Ｌｙｏｎｓ’s review published on Letterboxd:
It’s here. It’s finally here.
The most anticipated film of the summer has just arrived in cinemas. Marvel’s ‘Guardians of the Galaxy’ and It’s been a rocky road to say the least.
Over the past decade Marvel Studios have been slowly building their cinematic universe brick by brick. With over fifty years worth of comics to draw from, Marvel has taken some of their most beloved superheroes (such as Spiderman, Iron Man, Thor, Captain America, etc.) and made big-screen adaptations of each character.
Ever since ‘The Avengers’ wowed audiences and critics in 2012, and grossed over $1.5bn worldwide, fans have been anticipating Marvel’s big follow-up.
When it was announced that the studio’s next big project would be ‘Guardians of the Galaxy’, there was a huge backlash online. ‘Guardians of the Galaxy’ was a relatively unknown title, and fans weren’t too keen on the idea of a team of superheroes that featured a tree and a talking raccoon as part of the ensemble.
Everyone rolled their eyes at the yet-to-be film. Myself included.
But then last February, the first trailer was released. And any doubts about the film instantly vanished. It looked amazing.
Each new trailer that was released was better than the last, featuring quirky characters on a grandiose adventure across the cosmos, with some nostalgic classic rock blaring on the soundtrack.
Early reviews of the film were full of praise. It looked like the folks at Marvel had pulled off another miracle. What was once a seemingly silly concept, had grown into the most buzzed about film of the Summer.
In eager anticipation of the film, all I could do was watch the trailers on a constant loop and cross my fingers in hopes that the film was as good as it looked.
This week I finally got to see the film.
We begin in 1988, where we’re introduced to Peter Quill, a young boy sitting alone in a hospital waiting room, listening to 10cc on his cassette player. His grandfather emerges from one of the patient’s rooms and informs young Peter that he can go inside and visit his dying mother.
What follows is, far-and-away, the most heart-wrenching scene that Marvel has ever committed to film, designed to leave everyone with a heavy lump in their throat. As the opening scene builds to its climax, we cut to the Marvel Studios logo, and afterwards we’re re-introduced to Peter Quill as a grown adult.
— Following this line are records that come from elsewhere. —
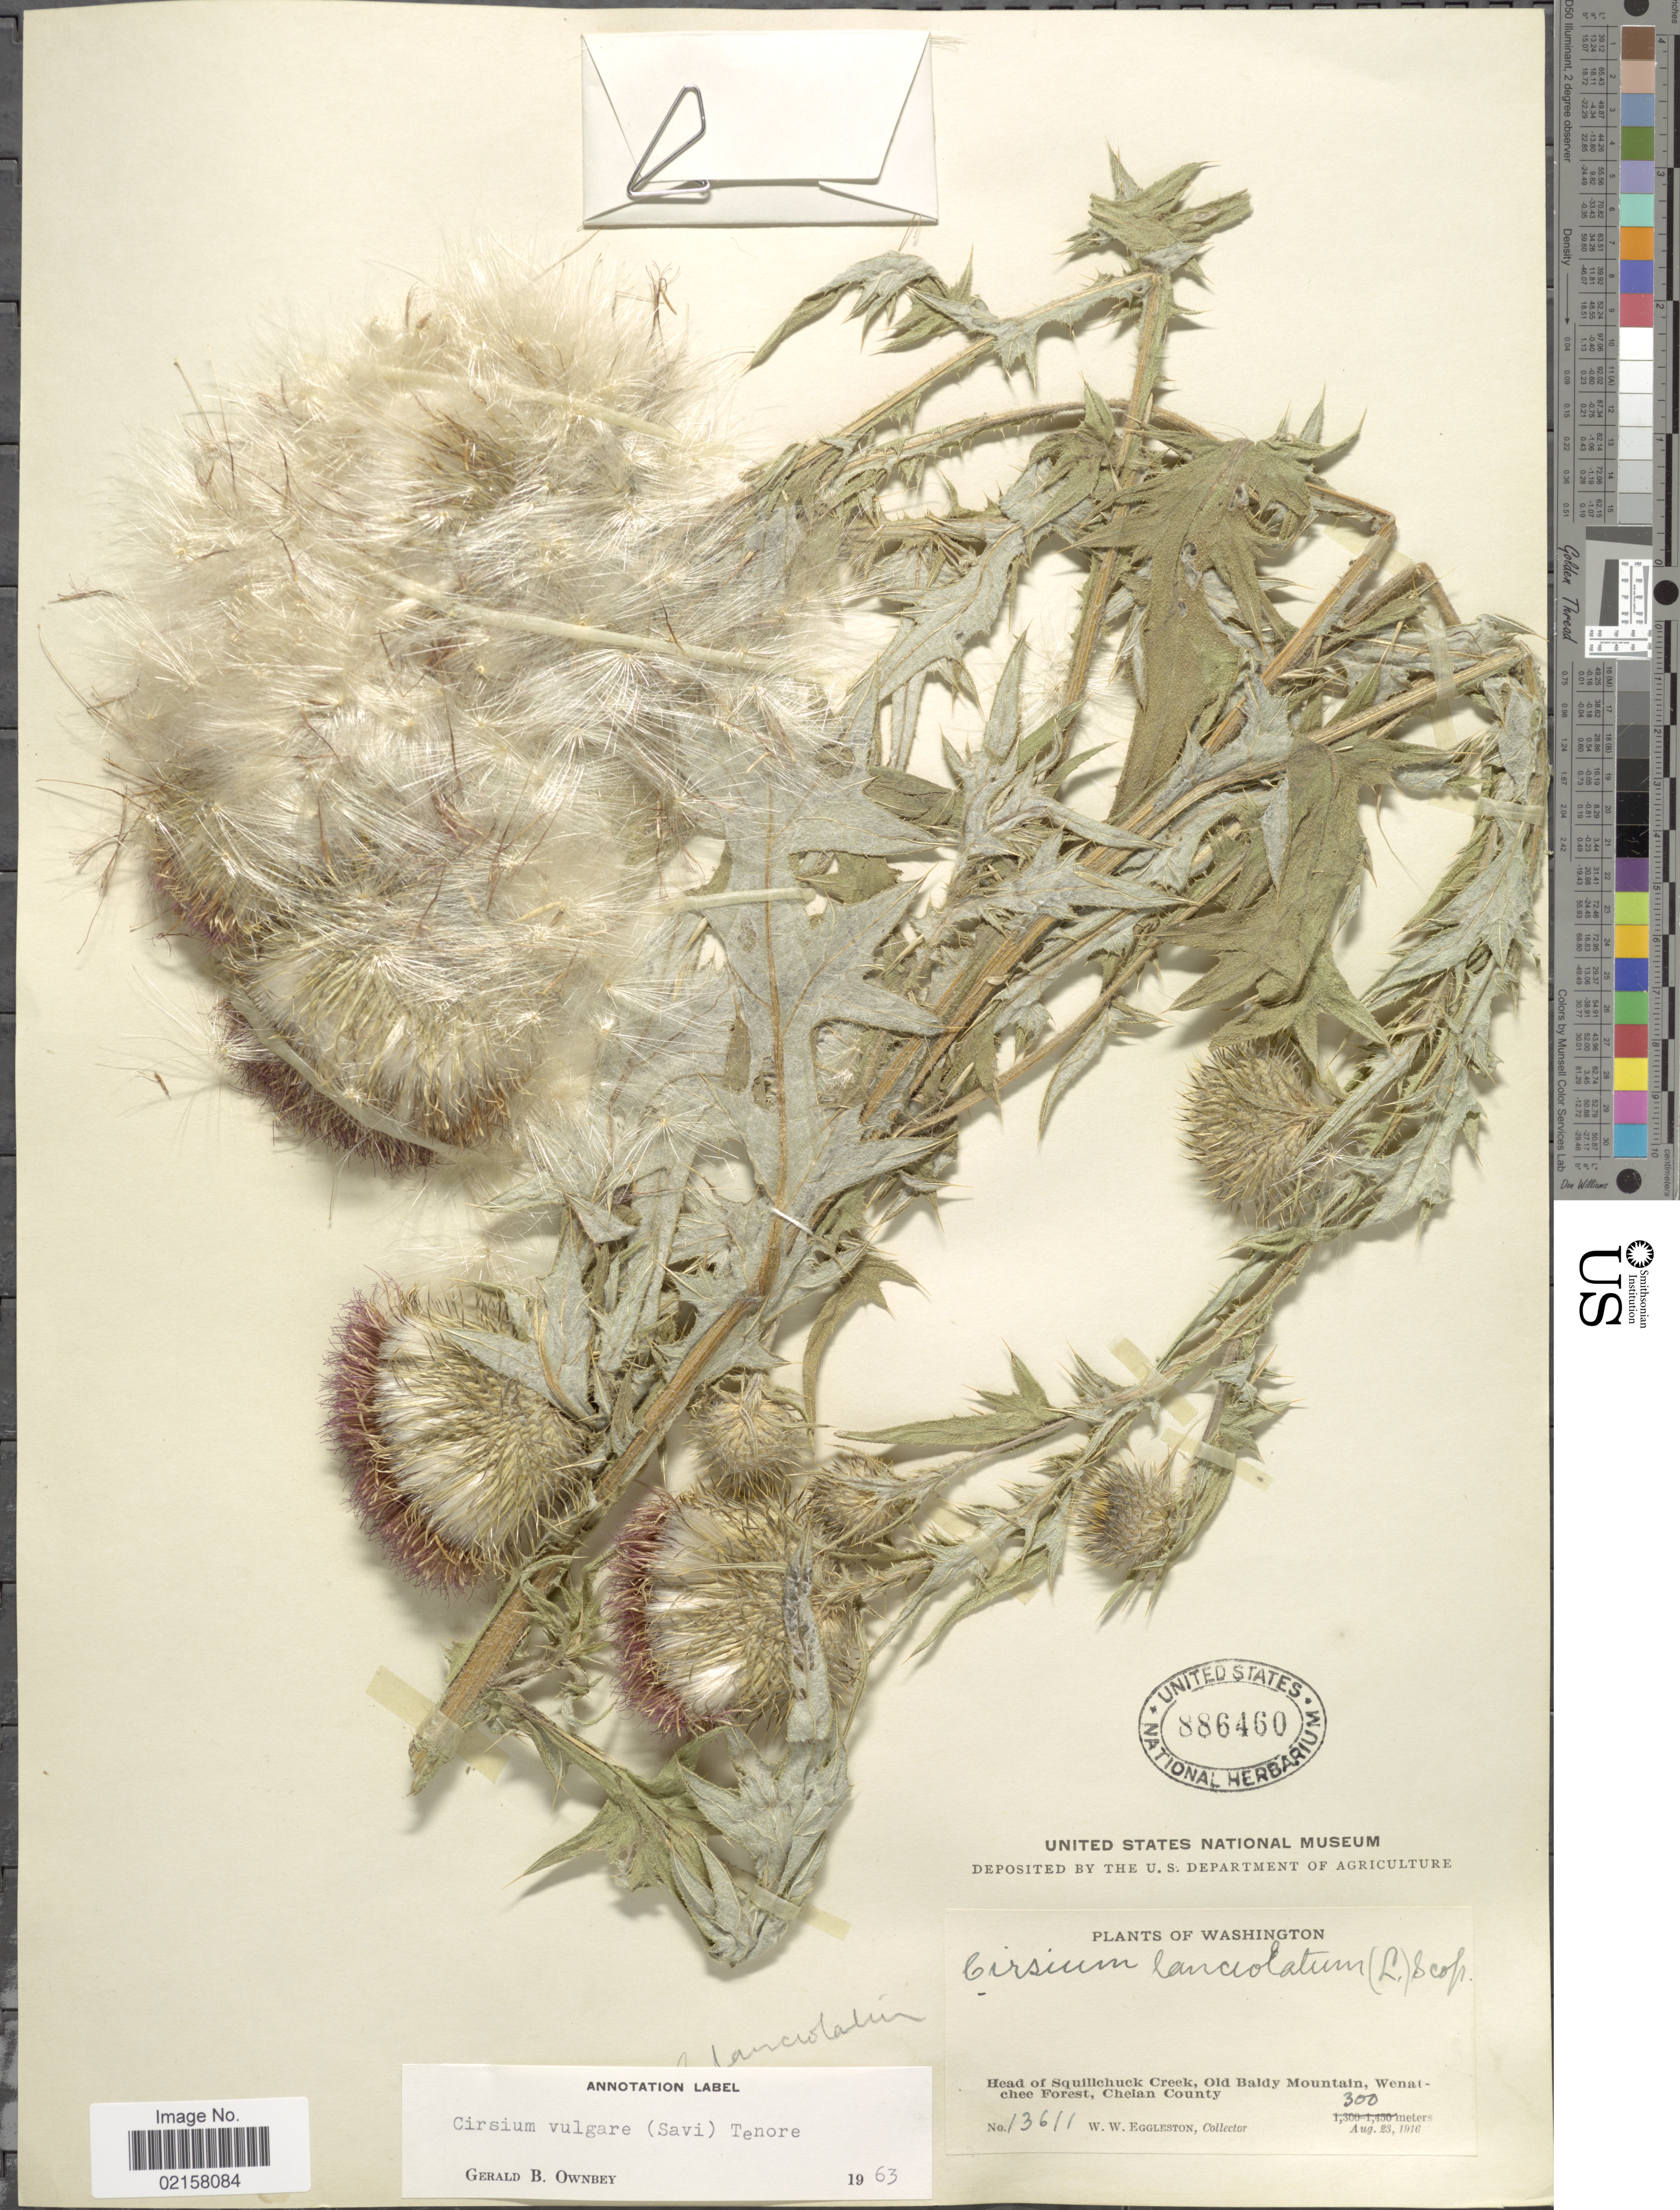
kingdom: Plantae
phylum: Tracheophyta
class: Magnoliopsida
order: Asterales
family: Asteraceae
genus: Cirsium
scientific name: Cirsium vulgare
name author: (Savi) Ten.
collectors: W. W. Eggleston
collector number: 13611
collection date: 1916-08-23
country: United States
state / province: Washington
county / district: Chelan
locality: Head of Squillchick Creek, Old Baldy Mountain, Wenatchee Forest, Chelan County.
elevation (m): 300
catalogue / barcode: US 886460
Peter is now an outlaw making his way across the galaxy, stealing precious artifacts and selling them on the black market.
On his travels, Peter encounters four more criminals — Groot, Rocket, Gamora, and Drax. The characters set aside their differences and team together in order to save the galaxy from impending doom.
‘Guardians of the Galaxy’ isn’t without it’s faults. It does have an underwhelming, and easily forgettable villain, and it does have way too many characters in the film, but I had so much fun watching it that the little things that bothered me seem rather insignificant in the grand scheme of things.
I can’t say enough great things about this film. The visuals are spectacular, the film has a wicked sense of humor, and the soundtrack is impeccable — featuring the likes of David Bowie, The Jackson 5, Marvin Gaye, 10cc, and many more classic pop hits from the 70′s and 80′s.
But perhaps the best thing I can say about ‘Guardians of the Galaxy’ is that I enjoyed it so much, that I did something which I don’t usually do — I went to see it again. And you know what? It was even better the second time around.
Each time I saw the film, both audiences were spellbound. There were many laughs, gasps, tears, and even people gleefully singing along to the soundtrack. Everybody left the screening in high spirits.
Above all, ‘Guardians of the Galaxy’ is just pure fun.
Marvel Studios and co-writer/director James Gunn have gone above and beyond with ‘Guardians of the Galaxy’. In fact, it might just be Marvel’s best film so far.